As this reality fades out, everyone says their goodbyes: Ryuunosuke to the nice Shadow Haine who had been his sister’s friend, who he wished he’d known better, and Shinpei to Ushio, who seems fated to disappear along with the Shadows and the power over time.

This brings us to our final episode in what could either be called Loop 11 or the “Exit” timeline or such. Shinpei arrives back home after years in Tokyo… but it’s not for a funeral this time, and instead is all to share a summer festival with the Kofunes (on threat of being decked by Ushio). Some things are different, like the shrine priest family being all-new characters. Others are the same, like the love polygon between Shinpei, Ushio, Mio, and Sou. Still others seem to have… echoes. Shinpei is able to tell Hizuru something of an interesting story, which she begins to put down as “Summertime Render”. Ryuunosuke is married to the woman who was the mother of the Koba family in the shadow timeline and has two children: Shiori and Haine. And, at the very end, when Ushio and Shinpei are having a meeting on the beach at the fireworks festival, they both get a clear memory of a promise made between Shinpei and Shadow Ushio (to get her ten or even a hundred takoyaki if she wanted), making it clear that the feelings formed in the loops ate still there.

And that is Summertime Render. It’s hard to believe given the length of this bloody summary but I’ve really only scratched the surface of its depth, complexity, and interest. As a mystery, Summertime Render is a very strong one. It has more than enough moving parts to engage the brain, a clear premise, many layers of reveal, and no circumstances that feel cheap or pulled out of nowhere, beyond that’s necessary for a mystery existing in a supernatural genre.

As an action show, which its gets into, the fights are really well done, showing off serious creativity, cool superpowers, clever tactics, and a clear understanding of what writing and choreography makes combat actually interesting to watch. As a thriller or adventure, it does good work with its atmosphere, letting the mystery/action blend really steep together to get good feelings of threat, employing both suspense in that manner and, when necessary, surprise to make a layered emotional experience. The escalation over the whole show, from the early loops to the crescendo of the climax, is also excellent and couldn’t have been easy to prepare with the premise.

As a drama, the characters are really well done. It was only on writing this review that I had to look back and say “You know, Mio really is a waif being rescued all the time, isn’t she?” and the other folks are similarly dimensional and entertaining.

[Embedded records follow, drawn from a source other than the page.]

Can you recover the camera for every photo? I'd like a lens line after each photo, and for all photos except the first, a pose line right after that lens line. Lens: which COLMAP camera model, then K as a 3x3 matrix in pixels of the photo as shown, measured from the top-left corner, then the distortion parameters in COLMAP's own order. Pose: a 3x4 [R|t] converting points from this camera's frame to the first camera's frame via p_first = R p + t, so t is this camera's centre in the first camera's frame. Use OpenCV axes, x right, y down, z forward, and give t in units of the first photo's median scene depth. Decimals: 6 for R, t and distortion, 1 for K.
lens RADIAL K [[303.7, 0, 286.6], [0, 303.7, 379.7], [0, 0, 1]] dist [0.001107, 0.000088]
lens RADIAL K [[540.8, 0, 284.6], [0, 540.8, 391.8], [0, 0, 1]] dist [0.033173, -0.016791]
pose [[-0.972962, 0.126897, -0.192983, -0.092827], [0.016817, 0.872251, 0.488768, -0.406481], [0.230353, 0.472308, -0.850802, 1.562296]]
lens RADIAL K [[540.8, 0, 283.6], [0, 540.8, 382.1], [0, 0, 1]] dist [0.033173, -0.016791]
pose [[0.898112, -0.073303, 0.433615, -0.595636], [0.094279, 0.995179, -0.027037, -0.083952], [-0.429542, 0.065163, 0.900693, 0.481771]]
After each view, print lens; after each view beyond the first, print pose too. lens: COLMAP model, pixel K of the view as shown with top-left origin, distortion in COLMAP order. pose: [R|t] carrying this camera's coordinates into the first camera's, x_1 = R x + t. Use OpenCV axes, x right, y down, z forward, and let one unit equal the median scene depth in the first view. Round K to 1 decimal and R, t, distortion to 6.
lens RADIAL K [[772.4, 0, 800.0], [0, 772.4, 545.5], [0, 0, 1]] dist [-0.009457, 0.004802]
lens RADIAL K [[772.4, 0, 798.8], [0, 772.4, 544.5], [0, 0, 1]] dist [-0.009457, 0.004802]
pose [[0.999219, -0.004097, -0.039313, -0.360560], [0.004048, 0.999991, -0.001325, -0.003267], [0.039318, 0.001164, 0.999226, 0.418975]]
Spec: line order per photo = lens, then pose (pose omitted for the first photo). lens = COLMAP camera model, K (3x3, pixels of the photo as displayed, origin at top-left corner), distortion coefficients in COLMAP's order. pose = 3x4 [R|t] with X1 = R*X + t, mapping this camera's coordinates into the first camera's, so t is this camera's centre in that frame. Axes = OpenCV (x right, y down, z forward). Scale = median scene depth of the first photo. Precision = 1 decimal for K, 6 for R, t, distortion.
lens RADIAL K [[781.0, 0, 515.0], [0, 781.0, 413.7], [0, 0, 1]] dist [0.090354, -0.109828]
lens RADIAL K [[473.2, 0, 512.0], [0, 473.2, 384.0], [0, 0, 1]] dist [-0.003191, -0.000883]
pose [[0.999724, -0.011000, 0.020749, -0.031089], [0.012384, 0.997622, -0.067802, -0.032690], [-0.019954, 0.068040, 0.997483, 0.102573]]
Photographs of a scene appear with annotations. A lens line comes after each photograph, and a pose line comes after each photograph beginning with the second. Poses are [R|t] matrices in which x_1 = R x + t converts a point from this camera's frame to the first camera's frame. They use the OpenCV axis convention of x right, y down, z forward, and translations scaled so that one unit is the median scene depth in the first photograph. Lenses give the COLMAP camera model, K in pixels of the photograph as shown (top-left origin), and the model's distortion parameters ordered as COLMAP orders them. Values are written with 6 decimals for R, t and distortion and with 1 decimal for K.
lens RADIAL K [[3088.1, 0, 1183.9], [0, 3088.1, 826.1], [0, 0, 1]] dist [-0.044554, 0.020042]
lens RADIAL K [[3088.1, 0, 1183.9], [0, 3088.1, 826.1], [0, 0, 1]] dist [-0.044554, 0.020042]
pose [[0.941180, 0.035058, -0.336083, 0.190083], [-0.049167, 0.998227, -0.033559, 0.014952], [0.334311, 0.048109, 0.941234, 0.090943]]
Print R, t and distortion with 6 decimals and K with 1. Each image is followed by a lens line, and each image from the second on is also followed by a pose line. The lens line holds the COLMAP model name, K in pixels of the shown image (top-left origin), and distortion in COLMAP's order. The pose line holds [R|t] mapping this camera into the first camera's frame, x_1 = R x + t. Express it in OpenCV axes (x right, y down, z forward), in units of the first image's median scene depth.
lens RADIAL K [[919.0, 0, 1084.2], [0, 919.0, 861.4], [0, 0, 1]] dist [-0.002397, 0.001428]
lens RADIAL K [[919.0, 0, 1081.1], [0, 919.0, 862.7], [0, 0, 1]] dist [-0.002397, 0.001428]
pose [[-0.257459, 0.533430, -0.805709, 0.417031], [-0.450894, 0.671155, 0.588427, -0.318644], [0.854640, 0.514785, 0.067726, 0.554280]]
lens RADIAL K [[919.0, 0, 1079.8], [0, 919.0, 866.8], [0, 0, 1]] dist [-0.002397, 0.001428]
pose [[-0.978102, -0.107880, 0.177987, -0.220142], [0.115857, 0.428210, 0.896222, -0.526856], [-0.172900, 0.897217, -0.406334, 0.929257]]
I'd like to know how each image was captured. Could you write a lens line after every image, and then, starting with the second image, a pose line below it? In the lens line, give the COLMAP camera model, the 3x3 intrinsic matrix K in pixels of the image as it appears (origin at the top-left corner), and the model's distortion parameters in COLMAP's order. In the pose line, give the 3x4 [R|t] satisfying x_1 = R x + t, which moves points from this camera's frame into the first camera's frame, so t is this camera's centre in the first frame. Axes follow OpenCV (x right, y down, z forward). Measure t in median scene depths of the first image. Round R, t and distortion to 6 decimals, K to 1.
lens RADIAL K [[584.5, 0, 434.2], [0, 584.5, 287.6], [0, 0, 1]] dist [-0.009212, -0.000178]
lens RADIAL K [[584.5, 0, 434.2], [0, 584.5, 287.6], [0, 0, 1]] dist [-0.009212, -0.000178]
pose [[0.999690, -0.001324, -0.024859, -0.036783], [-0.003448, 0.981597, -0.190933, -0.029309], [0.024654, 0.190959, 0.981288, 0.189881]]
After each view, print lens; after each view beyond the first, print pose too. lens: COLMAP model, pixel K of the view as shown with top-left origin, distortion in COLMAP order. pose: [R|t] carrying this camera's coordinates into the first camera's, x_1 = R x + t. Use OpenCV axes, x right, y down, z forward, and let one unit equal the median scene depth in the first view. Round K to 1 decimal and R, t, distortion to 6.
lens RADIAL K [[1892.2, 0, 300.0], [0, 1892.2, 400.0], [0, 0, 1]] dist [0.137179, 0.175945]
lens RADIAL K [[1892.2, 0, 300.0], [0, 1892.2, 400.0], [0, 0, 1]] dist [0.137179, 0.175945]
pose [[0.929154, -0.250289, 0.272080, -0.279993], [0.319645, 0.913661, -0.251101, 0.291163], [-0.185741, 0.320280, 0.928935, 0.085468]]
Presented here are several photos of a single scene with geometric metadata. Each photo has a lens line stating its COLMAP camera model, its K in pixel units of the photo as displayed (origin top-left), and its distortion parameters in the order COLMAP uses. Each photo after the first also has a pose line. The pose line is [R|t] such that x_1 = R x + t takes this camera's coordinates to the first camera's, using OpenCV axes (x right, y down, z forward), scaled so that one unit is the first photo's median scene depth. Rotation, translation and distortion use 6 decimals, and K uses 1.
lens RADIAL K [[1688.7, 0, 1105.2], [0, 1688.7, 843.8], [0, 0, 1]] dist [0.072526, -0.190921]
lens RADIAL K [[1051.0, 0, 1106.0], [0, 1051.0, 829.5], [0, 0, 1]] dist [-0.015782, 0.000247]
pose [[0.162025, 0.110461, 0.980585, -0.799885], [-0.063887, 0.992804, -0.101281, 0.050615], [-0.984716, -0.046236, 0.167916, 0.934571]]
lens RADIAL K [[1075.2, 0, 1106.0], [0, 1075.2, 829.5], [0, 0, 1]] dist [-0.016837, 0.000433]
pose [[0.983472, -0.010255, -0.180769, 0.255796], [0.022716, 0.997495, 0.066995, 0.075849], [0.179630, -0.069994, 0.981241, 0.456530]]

Most of them have very clear voices, but they’re still round where they need to be, which is important for character writing, knowing when you need a clear picture and when you need nuance.

As for faults, it is honestly hard for me to find any. I guess if you were very tuned to the creeping dread of the first four loops and looking for a show with more Horror in its genre makeup, the fact that the gears switched more to action-adventure might not be the most pleasing, but that’s me trying to predict a corner case response, it’s not a particularly substantive problem. The animation is gorgeous, the adaptation work is stellar in translating the manga to the anime, the voice work is on point… what am I supposed to complain about?

This is a show that reaches high, and actually manages to get there. Not just touching the greatness it seeks, but grasping it firmly. In its setup it invites comparisons to a lot of great works, and it gets through those comparisons with flying colors. I can only rate Summertime Render and A+ and strongly recommend that readers seek it out to experience if they haven’t already.